◆ **Exercise**
Down to the last line, repeat the entries exactly and drop any image.

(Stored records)
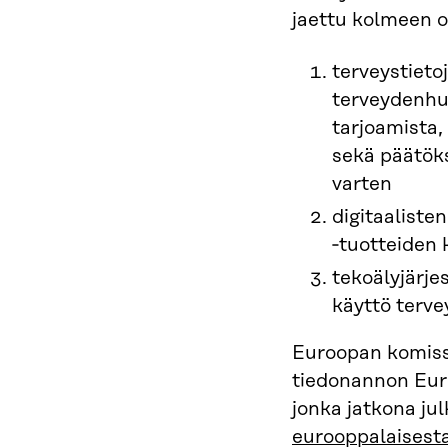
jaettu kolmeen 
terveystieto
terveydenhu
tarjoamista,
sekä päätök
varten
digitaaliste
‑tuotteiden 
tekoälyjärje
käyttö terve
Euroopan komiss
tiedonannon Eur
jonka jatkona jul
eurooppalaisesta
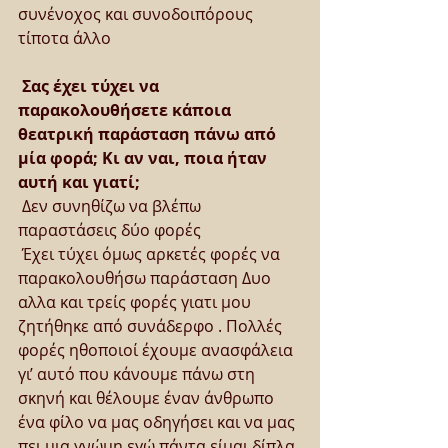
συνένοχος και συνοδοιπόρους 
τίποτα άλλο
Σας έχει τύχει να 
παρακολουθήσετε κάποια 
θεατρική παράσταση πάνω από 
μία φορά; Κι αν ναι, ποια ήταν 
αυτή και γιατί;
 Δεν συνηθίζω να βλέπω 
παραστάσεις δύο φορές
 Έχει τύχει όμως αρκετές φορές να 
παρακολουθήσω παράσταση Δυο 
αλλα και τρείς φορές γιατι μου 
ζητήθηκε από συνάδερφο . Πολλές 
φορές ηθοποιοί έχουμε ανασφάλεια 
γι’ αυτό που κάνουμε πάνω στη 
σκηνή και θέλουμε έναν άνθρωπο 
ένα φίλο να μας οδηγήσει και να μας 
πει μια γνώμη εγώ πάντα είμαι δίπλα 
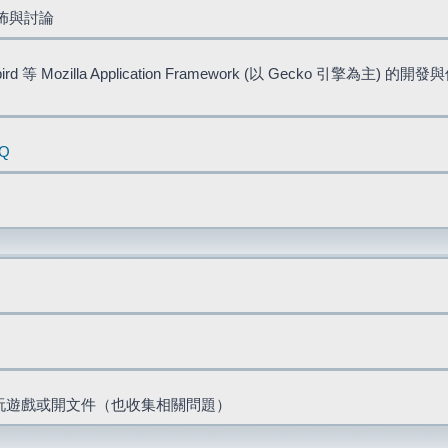
佈與討論
bird 等 Mozilla Application Framework (以 Gecko 引擎為主) 的
AQ
票、玩遊戲或開文件（也收集相關問題）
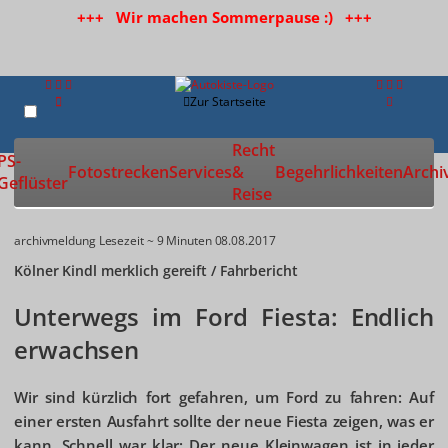
+++ Wir machen Sommerpause :) +++
Zur Startseite
Recht
PS-
Fotostrecken
Services
&
Begehrlichkeiten
Archi
Geflüster
Reise
archivmeldung
Lesezeit ~ 9 Minuten
08.08.2017
Kölner Kindl merklich gereift / Fahrbericht
Unterwegs im Ford Fiesta: Endlich
erwachsen
Wir sind kürzlich fort gefahren, um Ford zu fahren: Auf
einer ersten Ausfahrt sollte der neue Fiesta zeigen, was er
kann. Schnell war klar: Der neue Kleinwagen ist in jeder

◆ **Solution for this problem**
jaettu kolmeen 
terveystieto
terveydenhu
tarjoamista,
sekä päätök
varten
digitaaliste
‑tuotteiden 
tekoälyjärje
käyttö terve
Euroopan komiss
tiedonannon Eur
jonka jatkona jul
eurooppalaisesta
συνένοχος και συνοδοιπόρους 
τίποτα άλλο
Σας έχει τύχει να 
παρακολουθήσετε κάποια 
θεατρική παράσταση πάνω από 
μία φορά; Κι αν ναι, ποια ήταν 
αυτή και γιατί;
 Δεν συνηθίζω να βλέπω 
παραστάσεις δύο φορές
 Έχει τύχει όμως αρκετές φορές να 
παρακολουθήσω παράσταση Δυο 
αλλα και τρείς φορές γιατι μου 
ζητήθηκε από συνάδερφο . Πολλές 
φορές ηθοποιοί έχουμε ανασφάλεια 
γι’ αυτό που κάνουμε πάνω στη 
σκηνή και θέλουμε έναν άνθρωπο 
ένα φίλο να μας οδηγήσει και να μας 
πει μια γνώμη εγώ πάντα είμαι δίπλα 
佈與討論
bird 等 Mozilla Application Framework (以 Gecko 引擎為主) 的
AQ
票、玩遊戲或開文件（也收集相關問題）
+++ Wir machen Sommerpause :) +++
Zur Startseite
Recht
PS-
Fotostrecken
Services
&
Begehrlichkeiten
Archi
Geflüster
Reise
archivmeldung
Lesezeit ~ 9 Minuten
08.08.2017
Kölner Kindl merklich gereift / Fahrbericht
Unterwegs im Ford Fiesta: Endlich
erwachsen
Wir sind kürzlich fort gefahren, um Ford zu fahren: Auf
einer ersten Ausfahrt sollte der neue Fiesta zeigen, was er
kann. Schnell war klar: Der neue Kleinwagen ist in jeder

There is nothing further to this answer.